+++ Document passage

Government of Saskatchewan
Provincially, topsoil moisture conditions have increased compared to the previous week due to rainfall. Cropland topsoil moisture is rated as two per cent surplus, 72 per cent adequate, 23 per cent short and three per cent very short. Hay and pasture land topsoil moisture is rated as one per cent surplus, 61 per cent adequate, 30 per cent short and eight per cent very short.
Heavy localized rainfall resulted in occasions of flooding and water pooling in low areas of some fields across the province. With the rain came extremely strong winds in some regions as well, resulting in damage to or loss of bins, buildings and crops. Areas of the province that only saw wind and no rain are becoming concerned about dry conditions.

++++++
+++ Source material

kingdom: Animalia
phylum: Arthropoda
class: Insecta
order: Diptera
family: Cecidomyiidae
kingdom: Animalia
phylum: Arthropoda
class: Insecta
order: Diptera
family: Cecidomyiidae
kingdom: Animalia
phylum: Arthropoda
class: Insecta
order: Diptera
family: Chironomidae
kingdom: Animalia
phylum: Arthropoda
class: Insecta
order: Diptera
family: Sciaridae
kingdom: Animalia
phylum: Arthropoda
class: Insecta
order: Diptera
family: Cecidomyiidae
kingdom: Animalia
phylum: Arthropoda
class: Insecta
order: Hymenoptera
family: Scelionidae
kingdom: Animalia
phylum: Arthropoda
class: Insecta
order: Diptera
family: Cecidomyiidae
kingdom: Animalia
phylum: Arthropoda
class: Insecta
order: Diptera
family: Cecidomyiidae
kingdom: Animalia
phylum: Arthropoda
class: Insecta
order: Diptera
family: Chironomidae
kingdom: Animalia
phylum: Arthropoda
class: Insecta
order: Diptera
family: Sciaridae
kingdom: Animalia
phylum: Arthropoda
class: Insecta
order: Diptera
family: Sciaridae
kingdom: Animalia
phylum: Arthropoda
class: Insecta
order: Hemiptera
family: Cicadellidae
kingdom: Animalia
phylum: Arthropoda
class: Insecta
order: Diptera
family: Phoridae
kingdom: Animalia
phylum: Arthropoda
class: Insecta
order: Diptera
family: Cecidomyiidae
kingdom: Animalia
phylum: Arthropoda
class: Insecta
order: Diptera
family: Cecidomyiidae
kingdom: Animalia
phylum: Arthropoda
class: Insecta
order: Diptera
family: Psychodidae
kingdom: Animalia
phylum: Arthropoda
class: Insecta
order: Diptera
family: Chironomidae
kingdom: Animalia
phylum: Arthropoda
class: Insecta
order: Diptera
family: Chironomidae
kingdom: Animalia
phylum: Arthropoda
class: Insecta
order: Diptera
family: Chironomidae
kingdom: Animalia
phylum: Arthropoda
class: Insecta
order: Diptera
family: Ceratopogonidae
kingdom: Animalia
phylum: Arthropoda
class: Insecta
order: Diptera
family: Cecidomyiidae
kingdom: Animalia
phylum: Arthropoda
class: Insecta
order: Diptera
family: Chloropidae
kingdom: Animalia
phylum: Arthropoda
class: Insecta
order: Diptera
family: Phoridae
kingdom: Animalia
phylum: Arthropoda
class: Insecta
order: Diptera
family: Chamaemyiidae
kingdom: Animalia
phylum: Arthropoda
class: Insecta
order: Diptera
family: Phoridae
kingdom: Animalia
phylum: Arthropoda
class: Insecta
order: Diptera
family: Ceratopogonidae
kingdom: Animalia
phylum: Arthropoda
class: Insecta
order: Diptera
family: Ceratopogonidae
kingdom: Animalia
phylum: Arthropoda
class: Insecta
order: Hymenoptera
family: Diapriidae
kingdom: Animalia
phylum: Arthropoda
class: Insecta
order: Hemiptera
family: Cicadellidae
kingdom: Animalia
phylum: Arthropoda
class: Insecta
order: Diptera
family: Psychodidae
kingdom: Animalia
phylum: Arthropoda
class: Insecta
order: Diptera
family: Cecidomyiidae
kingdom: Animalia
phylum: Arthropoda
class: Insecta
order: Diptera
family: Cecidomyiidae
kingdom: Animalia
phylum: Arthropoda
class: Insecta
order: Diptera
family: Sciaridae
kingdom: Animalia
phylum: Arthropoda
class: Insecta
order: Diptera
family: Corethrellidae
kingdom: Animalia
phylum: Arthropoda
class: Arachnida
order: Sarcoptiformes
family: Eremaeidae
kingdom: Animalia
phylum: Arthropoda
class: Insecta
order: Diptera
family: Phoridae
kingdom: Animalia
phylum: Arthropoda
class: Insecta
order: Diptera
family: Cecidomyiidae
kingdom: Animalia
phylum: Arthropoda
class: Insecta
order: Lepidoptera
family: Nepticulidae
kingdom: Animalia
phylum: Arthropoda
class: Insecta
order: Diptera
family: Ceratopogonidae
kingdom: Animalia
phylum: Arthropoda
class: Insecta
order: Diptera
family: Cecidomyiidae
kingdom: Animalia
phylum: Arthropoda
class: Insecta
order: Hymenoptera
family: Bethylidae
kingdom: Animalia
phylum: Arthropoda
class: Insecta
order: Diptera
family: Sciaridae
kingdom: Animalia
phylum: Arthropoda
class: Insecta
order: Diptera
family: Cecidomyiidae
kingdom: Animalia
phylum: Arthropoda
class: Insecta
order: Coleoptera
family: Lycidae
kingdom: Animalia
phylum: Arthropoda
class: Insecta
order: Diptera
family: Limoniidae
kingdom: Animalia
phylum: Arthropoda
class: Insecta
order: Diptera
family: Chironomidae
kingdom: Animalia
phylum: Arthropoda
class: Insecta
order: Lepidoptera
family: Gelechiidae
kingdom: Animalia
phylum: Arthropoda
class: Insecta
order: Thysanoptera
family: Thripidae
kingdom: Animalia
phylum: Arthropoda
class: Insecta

++++++

→ Tasks:
(1) Express the lines of the records as a JSON list of strings, one string per line, from the line containing "order: Coleoptera" through the end of the records.
(2) Continue the passage on Saskatchewan topsoil moisture conditions from the point at which it ends.
The records bear no relation to the text on Saskatchewan moisture conditions.

→ Solved tasks:
(1)
[
  "order: Coleoptera",
  "family: Lycidae",
  "kingdom: Animalia",
  "phylum: Arthropoda",
  "class: Insecta",
  "order: Diptera",
  "family: Limoniidae",
  "kingdom: Animalia",
  "phylum: Arthropoda",
  "class: Insecta",
  "order: Diptera",
  "family: Chironomidae",
  "kingdom: Animalia",
  "phylum: Arthropoda",
  "class: Insecta",
  "order: Lepidoptera",
  "family: Gelechiidae",
  "kingdom: Animalia",
  "phylum: Arthropoda",
  "class: Insecta",
  "order: Thysanoptera",
  "family: Thripidae",
  "kingdom: Animalia",
  "phylum: Arthropoda",
  "class: Insecta"
]

(2)
North-east of Old Wives Lake saw the largest localized rain shower, resulting in approximately 208 mm over the course of a few hours, causing road wash outs, flooding, filling of sloughs and dugouts and some crop damage. Other areas that saw large amounts of rainfall this week include Big Beaver with 127 mm, Frobisher with 111 mm and Moosomin with 110 mm. The south-east received the most rainfall over the week but rain was general throughout all regions of the province.
There were reports of localized flooding in areas that received a lot of rainfall in a short amount of time. Winds have also delayed many producers from being able to spray, but they have been busy spraying for weeds and insects as wind conditions and crop stages allow.
Provincially, 78 per cent of the pulse crops, 76 per cent of the spring cereals, 70 per cent of the fall cereals and 66 per cent of the oilseed crops are at their normal stages of development for this time of year.
Crop conditions across the province mostly range from fair to good. With the recent rains, producers are hopeful that conditions will improve.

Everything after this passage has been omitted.